Personally, I liked one of the ones near the bottom of the mousish/rattish thing with what looks like a keyblade. Epic character...


----------



## Harbinger (Sep 5, 2012)

CrazyLee said:


> I have more trouble thinking of fursona names than fursona looks and personalities.
> 
> 
> Easy way to figure out what your fursona should be: What animal turns you on the most? That's your fursona. :V



I dont get why more people just use their own names rather than a split personality type thing. I guess my "fursona" if i ever get round to doing a decent one is just going to be how i would want to look like if i was part wolf. I used to think that was what all fursona's were.


----------



## Volt-048 (Sep 5, 2012)

As a fellow pokefur, I say to you, just do whatever the hell you want.

Dont force it, just let something jump out at you. If something does, good for you, if nothing really catches your fancy well then, also good for you. You dont have to do anything you dont want to.


----------



## TreacleFox (Sep 5, 2012)

The hardest things about creating a fursona is getting a species, name, and some unique traits that you are happy with. :>



Harbinger said:


> I dont get why more people just use their own names rather than a split personality type thing. I guess my "fursona" if i ever get round to doing a decent one is just going to be how i would want to look like if i was part wolf. I used to think that was what all fursona's were.



Because I suck and my 'sona deserves a better name. :V


----------



## Rotsala (Sep 6, 2012)

Life without a fursona is just not worth living I would recolor a sonic character right away


----------



## Zydrate Junkie (Sep 6, 2012)

I'm in the same boat as you right now ^^


----------



## Heimdal (Sep 6, 2012)

Why is there ponysona talk at all? It's neither worse nor better, it's... Well it's not even different.

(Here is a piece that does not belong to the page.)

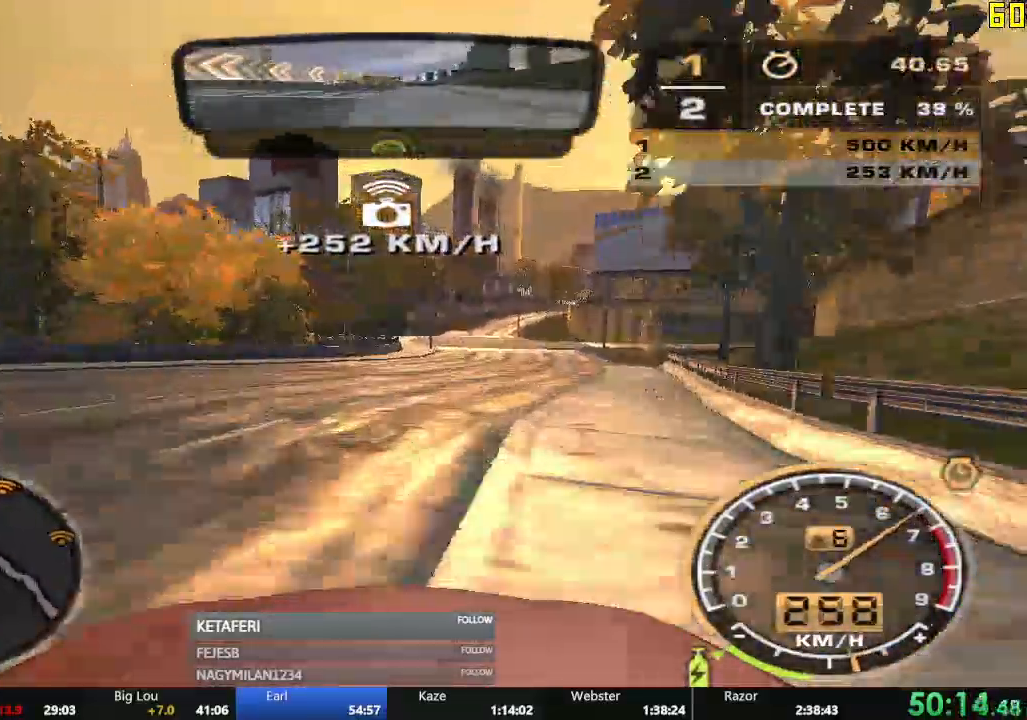
{"buttons": ["R2"], "left_stick": "center", "events": [[50, "left_stick", "center"], [217, "B", "down"], [401, "B", "up"]]}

I might be low-balling this a bit, but half the furries out there only have Fursonas so they have something to commission pictures of getting fucked from all angles by pokemon or something. I don't see why you'd feel a need for one otherwise.

When I started typing this, I thought I was joking... But I really don't think I am.


----------



## sunandshadow (Sep 6, 2012)

I'm also in the situation of not really having a fursona because my "me character" changes based on what kind of story world I want to imagine myself in.  I don't think there's actually anything wrong with that, though it's a little annoying as far as commissioning art or a fursuit or whatever.  The most comfy fit for me seems to be a shapeshifter with a tall muscular male human base form and a yellow/gold colorscheme and green eyes in all his forms; that's pretty boring visually though.


----------